**TEXT BLOCK**
Several limitations of this study should be pointed out. First, our case number is limited and further studies involving larger cases are needed to confirm our conclusion. Second, MIS-TLIF has two problems: long duration of surgery and long duration of intraoperative X-ray scan . In this study, a longer duration of surgery was observed in MIS-TLIF group than in O-TLIF group. Logarithmic curve fitting analysis revealed that the duration of MIS-TLIF reduced with the accumulation of cases undergoing surgery, and the duration tended to be 140 min after the surgeon performed MIS-TLIF in over 30 cases . In this study, the mean duration of MIS-TLIF was 191 ± 32 min, which may be associated with lack of surgical experiences and inadequate proficiency with surgical instruments . The duration of intraoperative X-ray scan was found to be significantly longer in MIS-TLIF group than in TLIF group, which was strongly associated with surgeon’s experiences . In addition, MIS-TLIF is reported to excessively depend on the guiding of intraoperative X-ray scan, resulting in exposure to high-dose radiation . Consistent with previous studies, our findings showed that MIS-TLIF caused longer duration of intraoperative X-ray scan, which may be associated with surgeon’s lack of experiences, and excessive dependence on guiding of intraoperative X-ray scan. More intensive protective interventions should be implemented to reduce the damage caused by radiation.
In summary, MIS-TLIF and O-TLIF are effective for the treatment of lumbar degenerative disease, and they have no significant difference with regard to the incidence of postsurgical complications. Although MIS-TLIF requires a longer duration and causes a longer duration of intraoperative X-ray scan compared to O-TLIF, this surgical approach leads to less intraoperative blood loss, milder damage to paravertebral muscle, quicker post-surgical recovery from surgery, and shorter time to first post-surgical ambulation.
This study was supported by the grants from the Wuxi Bureau of Science & Technology. The funders had no role in study design, data collection and analysis, decision to publish, or preparation of the manuscript.

**THE PROBLEM**
Answer these questions about the passage on MIS-TLIF and O-TLIF:
1. What was the mean duration of MIS-TLIF in this study?
2. How did the two approaches compare in the incidence of postsurgical complications?
3. Which body provided the grants that supported the study?
The lines that come next have no connection to the passage on MIS-TLIF and O-TLIF.

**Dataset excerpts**
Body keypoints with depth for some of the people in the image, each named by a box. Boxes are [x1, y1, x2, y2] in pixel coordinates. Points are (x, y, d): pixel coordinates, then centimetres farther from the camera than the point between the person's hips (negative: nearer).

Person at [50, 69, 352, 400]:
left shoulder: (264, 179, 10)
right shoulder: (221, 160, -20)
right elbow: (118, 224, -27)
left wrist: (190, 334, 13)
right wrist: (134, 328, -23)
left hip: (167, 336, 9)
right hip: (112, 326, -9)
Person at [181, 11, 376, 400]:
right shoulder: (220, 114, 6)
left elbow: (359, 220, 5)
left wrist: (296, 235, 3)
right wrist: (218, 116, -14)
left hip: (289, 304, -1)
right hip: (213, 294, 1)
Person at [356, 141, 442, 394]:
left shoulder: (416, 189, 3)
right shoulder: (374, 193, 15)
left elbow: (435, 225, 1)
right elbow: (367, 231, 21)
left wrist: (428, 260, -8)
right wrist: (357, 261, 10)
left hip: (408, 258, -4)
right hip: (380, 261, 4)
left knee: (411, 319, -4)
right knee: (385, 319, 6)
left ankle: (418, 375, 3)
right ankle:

**OUTPUT**
1. 191 ± 32 min.
2. There was no significant difference between them.
3. The Wuxi Bureau of Science & Technology.